# Young male in need of a home, handled since birth.



## JellinMellon (Jan 27, 2012)

Hello everyone so I'm putting one of my males up for adoption. 

If your curious of his origin it can be found on the Accidental Litter sections: Babies coming tonight?!?!? We just got her a few hours ago!!!!

This little male was born February 1, 2012 and has been handled since birth so he is great in hands and super friendly. Out of all my babies he is probably the sweetest, loves to give kisses, and is super adventurous. He probably won't grow very big, his mother was very small for an adult rat (at 4 weeks her babies were almost bigger than her) and he had to be weaned early due to...escape issues. I'm going to be fairly picky about his home and I want him to go to someone who already owns rats. He only has one other brother, but he may be going to another girl who only wants the one. 

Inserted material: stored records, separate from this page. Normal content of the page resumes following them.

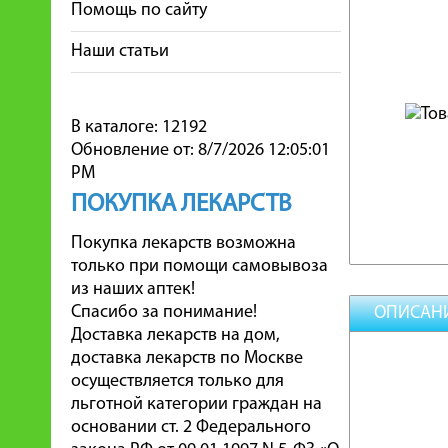
Помощь по сайту
Наши статьи
В каталоге: 12192
Обновление от: 8/7/2026 12:05:01
PM
ПОКУПКА ЛЕКАРСТВ
Покупка лекарств возможна
только при помощи самовывоза
из наших аптек!
Спасибо за понимание!
ОПИСАН
Доставка лекарств на дом,
доставка лекарств по Москве
осуществляется только для
льготной категории граждан на
основании ст. 2 Федерального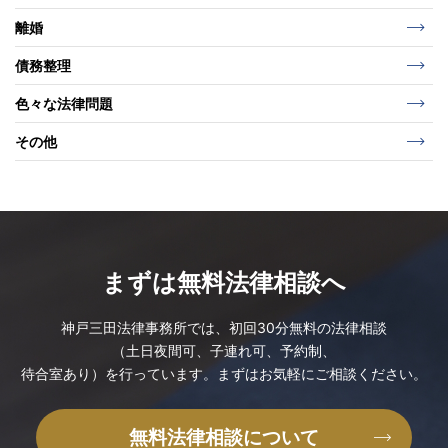
離婚
債務整理
色々な法律問題
その他
まずは無料法律相談へ
神戸三田法律事務所では、
初回30分無料の法律相談
（土日夜間可、子連れ可、予約制、
待合室あり）を行っています。
まずはお気軽に
ご相談ください。
無料法律相談について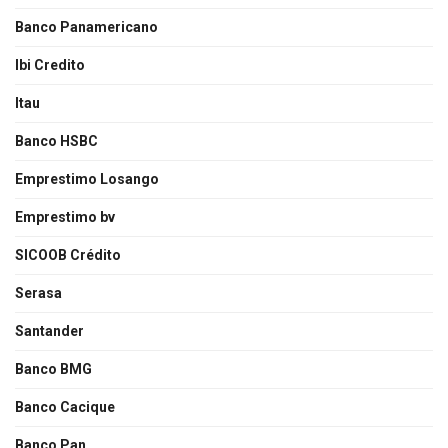
Banco Panamericano
Ibi Credito
Itau
Banco HSBC
Emprestimo Losango
Emprestimo bv
SICOOB Crédito
Serasa
Santander
Banco BMG
Banco Cacique
Banco Pan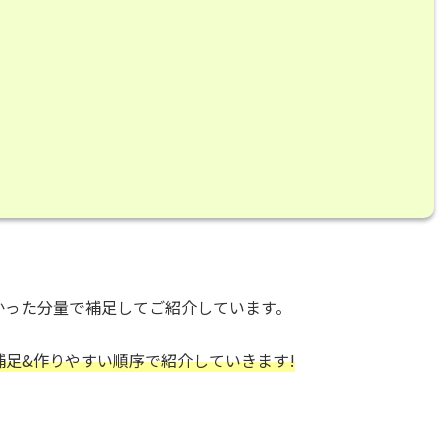
かった分量で補足してご紹介しています。
補足&作りやすい順序で紹介していきます!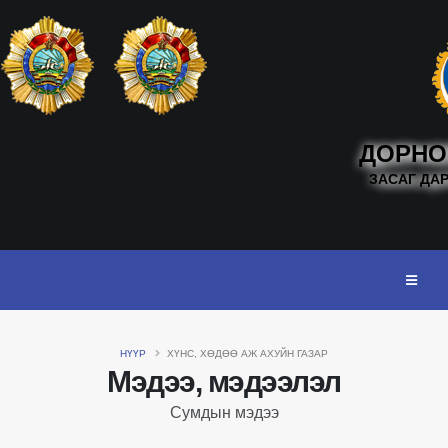
ДОРНО
ЗАСАГ ДА
НҮҮР
ХҮНС, ХӨДӨӨ АЖ АХУЙН ГАЗАР
Мэдээ, мэдээлэл
Сумдын мэдээ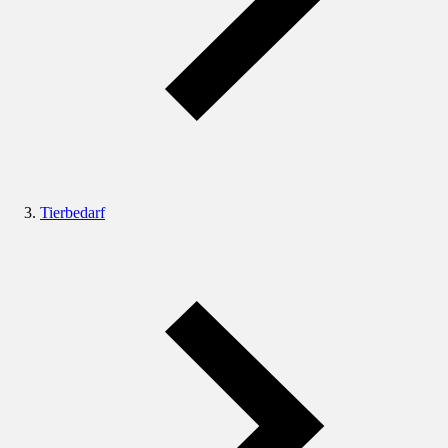
Tierbedarf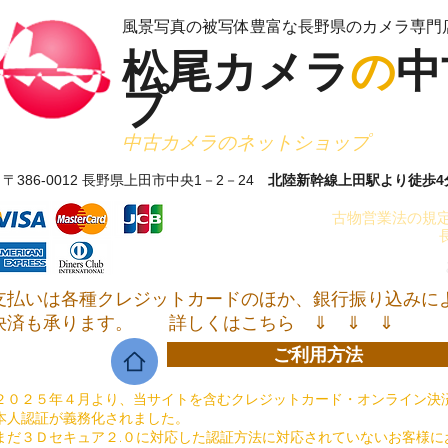
​風景写真の被写体豊富な長野県のカメラ専門
松尾カメラ
の
中
プ
​中古カメラのネットショップ
〒386-0012 長野県上田市中央1－2－24
北陸新幹線上田駅より徒歩4
古物営業法の規定
支払いは各種クレジットカードのほか、銀行振り込みに
決済も承ります。
詳しくはこちら ⇓ ⇓ ⇓
ご利用方法
２０２５年４月より、当サイトを含むクレジットカード・オンライン決済
本人認証が義務化されました。
まだ３Ｄセキュア２.０に対応した認証方法に対応されていないお客様に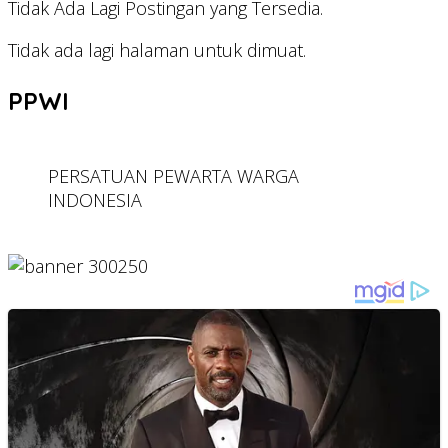
Tidak Ada Lagi Postingan yang Tersedia.
Tidak ada lagi halaman untuk dimuat.
PPWI
PERSATUAN PEWARTA WARGA
INDONESIA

I will give you a bag of his current food and assist in any way I can.

Here are some pictures of him and his brother, he is the one with the black head and those are all his markings, he has a black dot on his tail and it goes onto his tail a bit. 




















PS: I will know at the end of the week whether or not his brother will need a home. If the girl cannot adopt him then I want these two to go together. 

I will be adopting them out at the earliest next week: March 4. 

Please let me know either on here or email me: [email protected]


----------



## lilspaz68 (Feb 24, 2007)

You need to tell everyone where you are located.


----------



## JellinMellon (Jan 27, 2012)

I commented that after I posted and I guess it hasn't gone through yet..I'm in Sterling KS but I'm willing to drive to meet someone. 

Also the brother is adopted.


----------



## Sandy21R (Feb 28, 2012)

I would take him but I am in Australia  I have been after a boy for a few days since my girls have moved together and are now friends I have a spare cage for a boy who I have always wanted
ended up getting girls because of mum


----------